*** Opening of TASK MATERIAL ***
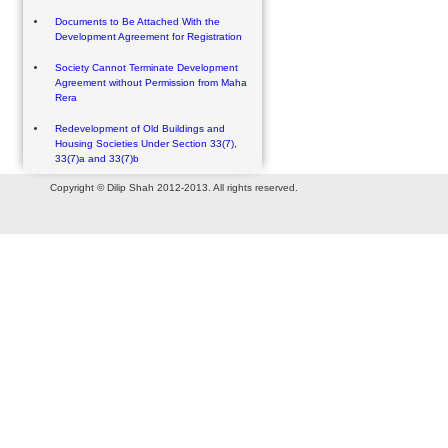
Documents to Be Attached With the
Development Agreement for Registration
Society Cannot Terminate Development
Agreement without Permission from Maha
Rera
Redevelopment of Old Buildings and
Housing Societies Under Section 33(7),
33(7)a and 33(7)b
Copyright © Dilip Shah 2012-2013. All rights reserved.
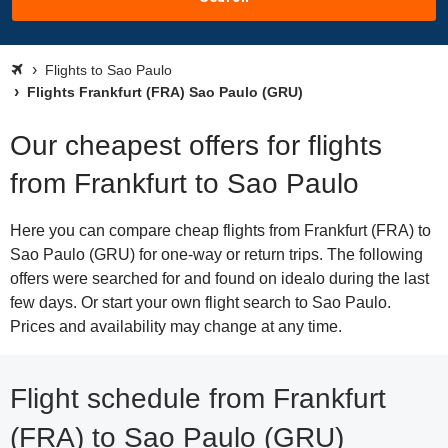
Flights to Sao Paulo
Flights Frankfurt (FRA) Sao Paulo (GRU)
Our cheapest offers for flights
from Frankfurt to Sao Paulo
Here you can compare cheap flights from Frankfurt (FRA) to
Sao Paulo (GRU) for one-way or return trips. The following
offers were searched for and found on idealo during the last
few days. Or start your own flight search to Sao Paulo.
Prices and availability may change at any time.
Flight schedule from Frankfurt
(FRA) to Sao Paulo (GRU)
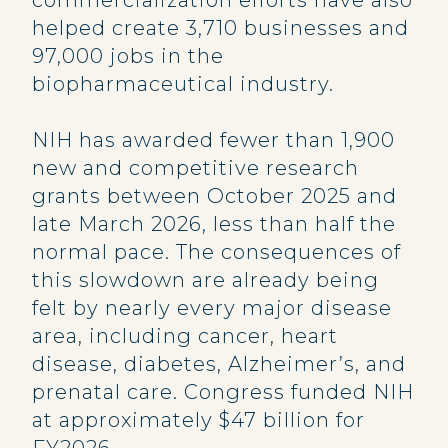
commercialization efforts have also
helped create 3,710 businesses and
97,000 jobs in the
biopharmaceutical industry.
NIH has awarded fewer than 1,900
new and competitive research
grants between October 2025 and
late March 2026, less than half the
normal pace. The consequences of
this slowdown are already being
felt by nearly every major disease
area, including cancer, heart
disease, diabetes, Alzheimer’s, and
prenatal care. Congress funded NIH
at approximately $47 billion for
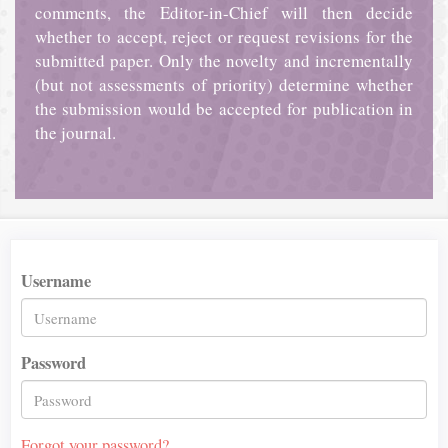
comments, the Editor-in-Chief will then decide
whether to accept, reject or request revisions for the
submitted paper. Only the novelty and incrementally
(but not assessments of priority) determine whether
the submission would be accepted for publication in
the journal.
Username
Password
Forgot your password?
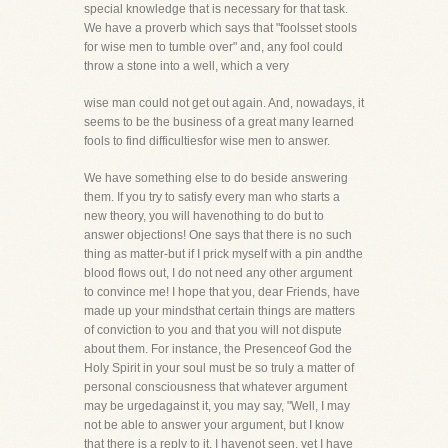
special knowledge that is necessary for that task.
We have a proverb which says that "foolsset stools
for wise men to tumble over" and, any fool could
throw a stone into a well, which a very
wise man could not get out again. And, nowadays, it
seems to be the business of a great many learned
fools to find difficultiesfor wise men to answer.
We have something else to do beside answering
them. If you try to satisfy every man who starts a
new theory, you will havenothing to do but to
answer objections! One says that there is no such
thing as matter-but if I prick myself with a pin andthe
blood flows out, I do not need any other argument
to convince me! I hope that you, dear Friends, have
made up your mindsthat certain things are matters
of conviction to you and that you will not dispute
about them. For instance, the Presenceof God the
Holy Spirit in your soul must be so truly a matter of
personal consciousness that whatever argument
may be urgedagainst it, you may say, "Well, I may
not be able to answer your argument, but I know
that there is a reply to it. I havenot seen, yet I have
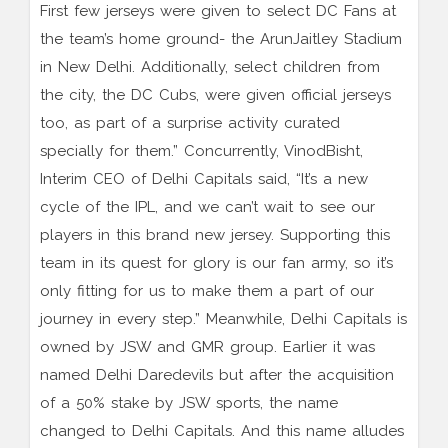
First few jerseys were given to select DC Fans at
the team’s home ground- the ArunJaitley Stadium
in New Delhi. Additionally, select children from
the city, the DC Cubs, were given official jerseys
too, as part of a surprise activity curated
specially for them.” Concurrently, VinodBisht,
Interim CEO of Delhi Capitals said, “It’s a new
cycle of the IPL, and we can’t wait to see our
players in this brand new jersey. Supporting this
team in its quest for glory is our fan army, so it’s
only fitting for us to make them a part of our
journey in every step.” Meanwhile, Delhi Capitals is
owned by JSW and GMR group. Earlier it was
named Delhi Daredevils but after the acquisition
of a 50% stake by JSW sports, the name
changed to Delhi Capitals. And this name alludes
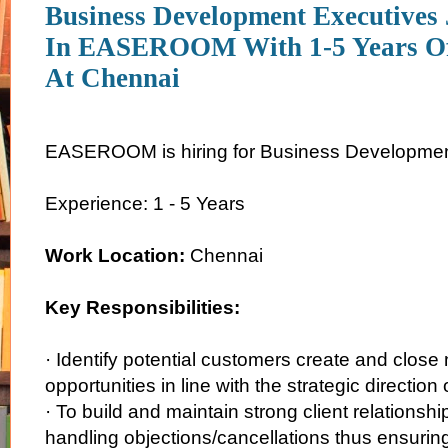
Business Development Executives
In EASEROOM With 1-5 Years Of
At Chennai
EASEROOM is hiring for Business Development 
Experience: 1 - 5 Years
Work Location:
Chennai
Key Responsibilities:
· Identify potential customers create and clos
opportunities in line with the strategic directio
· To build and maintain strong client relationshi
handling objections/cancellations thus ensuring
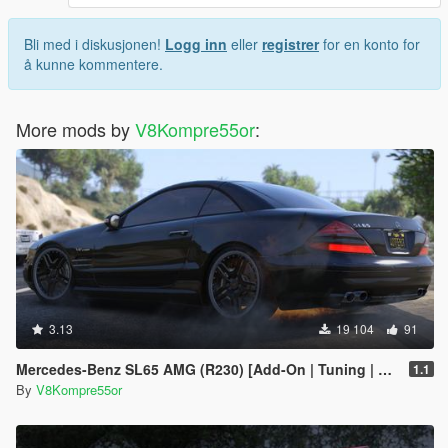
Bli med i diskusjonen!
Logg inn
eller
registrer
for en konto for
å kunne kommentere.
More mods by
V8Kompre55or
:
3.13
19 104
91
Mercedes-Benz SL65 AMG (R230) [Add-On | Tuning | Sound]
1.1
By
V8Kompre55or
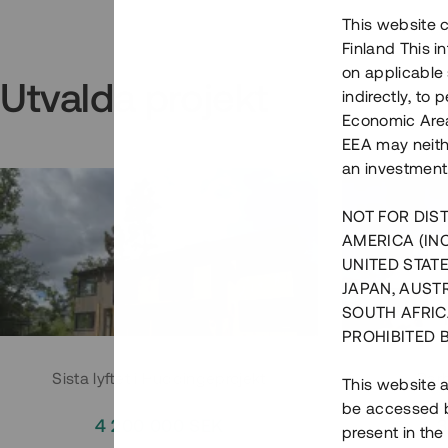
This website c
Finland This 
on applicable 
Utvalda projekt
indirectly, to
Economic Area)
EEA may neith
an investment
NOT FOR DIST
AMERICA (IN
UNITED STATE
JAPAN, AUST
SOUTH AFRIC
PROHIBITED 
Sista lyftet i Huddingeprojekt
Parh
This website a
be accessed by
4 200 000 SEK
3
present in the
*** Close of TASK MATERIAL ***
Word for word, repeat the line holding "This website c" and all lines after it through the end of the entries above.

TASK RESPONSE
This website c
Finland This 
on applicable 
Utvalda projekt
indirectly, to
Economic Area)
EEA may neith
an investment
NOT FOR DIST
AMERICA (IN
UNITED STATE
JAPAN, AUST
SOUTH AFRIC
PROHIBITED 
Sista lyftet i Huddingeprojekt
Parh
This website a
be accessed by
4 200 000 SEK
3
present in the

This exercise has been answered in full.